Hemophilia A is the most common severe form of hemophilia. It almost exclusively affects males. The disease can usually be treated well, but not for all sufferers. A study at the University of Bonn has now elucidated an important mechanism that is crucial for making the therapy effective. The results could help better tailor treatment to patients.
Hemophilia A patients have a defect in a protein that is important for blood clotting: factor VIII. Most patients therefore receive an intravenous injection of the functional clotting factor every few days as treatment. But frequently, and especially at the start of treatment, the immune system recognizes the injected agent as foreign to the body and attacks it. This is the most serious complication of hemophilia treatment because factor VIII can then no longer work.
In these cases, immune tolerance therapy, which was also developed at the University Hospital Bonn (UKB) more than 40 years ago, often helps. This involves regularly injecting the hemophiliacs with a high dose of factor VIII over several months. The immune system thereby gets used to the injected protein and tolerates it. The underlying immune mechanisms are unknown.
“However, this doesn’t always work,” explains Prof. Dr. Johannes Oldenburg, Director of the Institute for Experimental Hematology and Transfusion Medicine at the UKB. “In about 30% of patients, tolerance induction does not lead to success. So your body’s own defenses continue to attack and destroy the factor VIII protein, which means that factor VIII cannot be used for treatment. We wanted to know the reason for this.”
To this end, the team looked at two cell types in the immune system, B cells and regulatory T cells. B cells recognize foreign molecules in the body and produce antibodies against them, which switch off the function of the molecule. For factor VIII, this means that it is no longer effective in hemophilia treatment.
Brake in the immune system
Regulatory T cells prevent an immune response from being too strong or lasting too long. The researchers have now found a new type among them that can act specifically against certain B cells rather than just non-specifically against all immune responses.
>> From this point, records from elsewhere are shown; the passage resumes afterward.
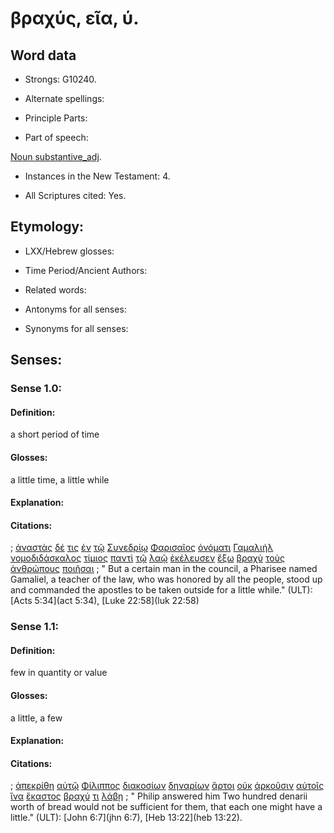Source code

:# βραχύς, εῖα, ύ.

<!-- Status: S2=NeedsFinalCheck -->
<!-- Lexica used for edits: LN MM -->

## Word data

* Strongs: G10240.


* Alternate spellings:
 

* Principle Parts: 

* Part of speech: 

[Noun substantive_adj](http://ugg.readthedocs.io/en/latest/noun_substantive_adj.html). 

* Instances in the New Testament: 4.

* All Scriptures cited: Yes.

## Etymology: 

* LXX/Hebrew glosses: 

* Time Period/Ancient Authors: 

* Related words: 

* Antonyms for all senses:

* Synonyms for all senses: 

## Senses:

### Sense  1.0: 

#### Definition: 

a short period of time 

#### Glosses: 

 a little time, a little while

#### Explanation: 

#### Citations: 

; [ἀναστὰς](../G04500/01.md) [δέ](../G11610/01.md) [τις](../G51000/01.md) [ἐν](../G17220/01.md) [τῷ](../G35880/01.md) [Συνεδρίῳ](../G48920/01.md) [Φαρισαῖος](../G53300/01.md) [ὀνόματι](../G36860/01.md) [Γαμαλιήλ](../G10590/01.md) [νομοδιδάσκαλος](../G35470/01.md) [τίμιος](../G50930/01.md) [παντὶ](../G39560/01.md) [τῷ](../G35880/01.md) [λαῷ](../G29920/01.md) [ἐκέλευσεν](../G27530/01.md) [ἔξω](../G18540/01.md) [βραχὺ](../G10240/01.md) [τοὺς](../G35880/01.md) [ἀνθρώπους](../G04440/01.md) [ποιῆσαι](../G41600/01.md)
; " But a certain man in the council, a Pharisee named Gamaliel, a teacher of the law, who was honored by all the people, stood up and commanded the apostles to be taken outside for a little while." (ULT): 
[Acts 5:34](act 5:34), [Luke 22:58](luk 22:58)

### Sense  1.1: 

#### Definition: 

few in quantity or value 

#### Glosses:

a little, a few

#### Explanation:

#### Citations: 

; [ἀπεκρίθη](../G06110/01.md) [αὐτῷ](../G08460/01.md) [Φίλιππος](../G53760/01.md) [διακοσίων](../G12500/01.md) [δηναρίων](../G12200/01.md) [ἄρτοι](../G07400/01.md) [οὐκ](../G37560/01.md) [ἀρκοῦσιν](../G07140/01.md) [αὐτοῖς](../G08460/01.md) [ἵνα](../G24430/01.md) [ἕκαστος](../G15380/01.md) [βραχύ](../G10240/01.md) [τι](../G51000/01.md) [λάβῃ](../G29830/01.md)
; " Philip answered him Two hundred denarii worth of bread would not be sufficient for them, that each one might have a little." (ULT): 
[John 6:7](jhn 6:7), [Heb 13:22](heb 13:22).
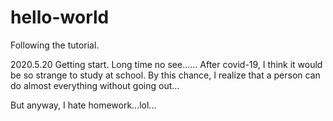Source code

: # hello-world
Following the tutorial.

2020.5.20 Getting start.
Long time no see......
After covid-19, I think it would be so strange to study at school. 
By this chance, I realize that a person can do almost everything without going out...

But anyway, I hate homework...lol...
“We were able to show that immunotolerance therapy results in the generation of regulatory T cells that exclusively induce B cells against factor VIII to commit suicide,” says Dr. Janine Becker-Gotot of the Institute of Molecular Medicine and Experimental Immunology (IMMEI) at UKB. “These T cells have a sensor that allows them to recognize and attach to the corresponding B cells. In addition, they have the ability to push the self-destruct button on the surface of B cells.”
This button is a molecule called PD-1. By activating it, it starts a program in the B cell that results in its death. Every active B cell has this button. “Our experiments enabled us for the first time to detect regulatory T cells that can activate this self-destruct button only in very specific B cells, in order to specifically prevent unwanted immune responses,” explains IMMEI Director Prof. Dr. Christian Kurts.
The more PD-1 buttons the B cells against factor VIII carry on their surface, the easier it is for them to be driven to suicide by immune tolerance therapy. “The amount of PD-1 varies from person to person,” Becker-Gotot explains. “If it’s very low to begin with, there’s a good chance that many inhibitor-producing B cells will survive and continue to neutralize the injected factor VIII.”
Test to show in whom immunotolerance therapy is useful
Interestingly, B cells also produce more PD-1 once they come into contact with regulatory T cells. “We can now test how strong this reaction is,” the researcher says. “If PD-1 levels go up shortly after starting immune tolerance therapy and then stay up, that’s a clear sign that the treatment is going to be successful.” The team is currently developing a blood test that can be used to detect whether or not immune tolerance therapy is working in patients during the prolonged treatment.
“Our findings have great basic scientific value,” explains Prof. Kurts, “and not just for hemophilia, but also for other congenital disorders where missing proteins are replaced therapeutically. In the long term, they could also be used to develop new treatments.”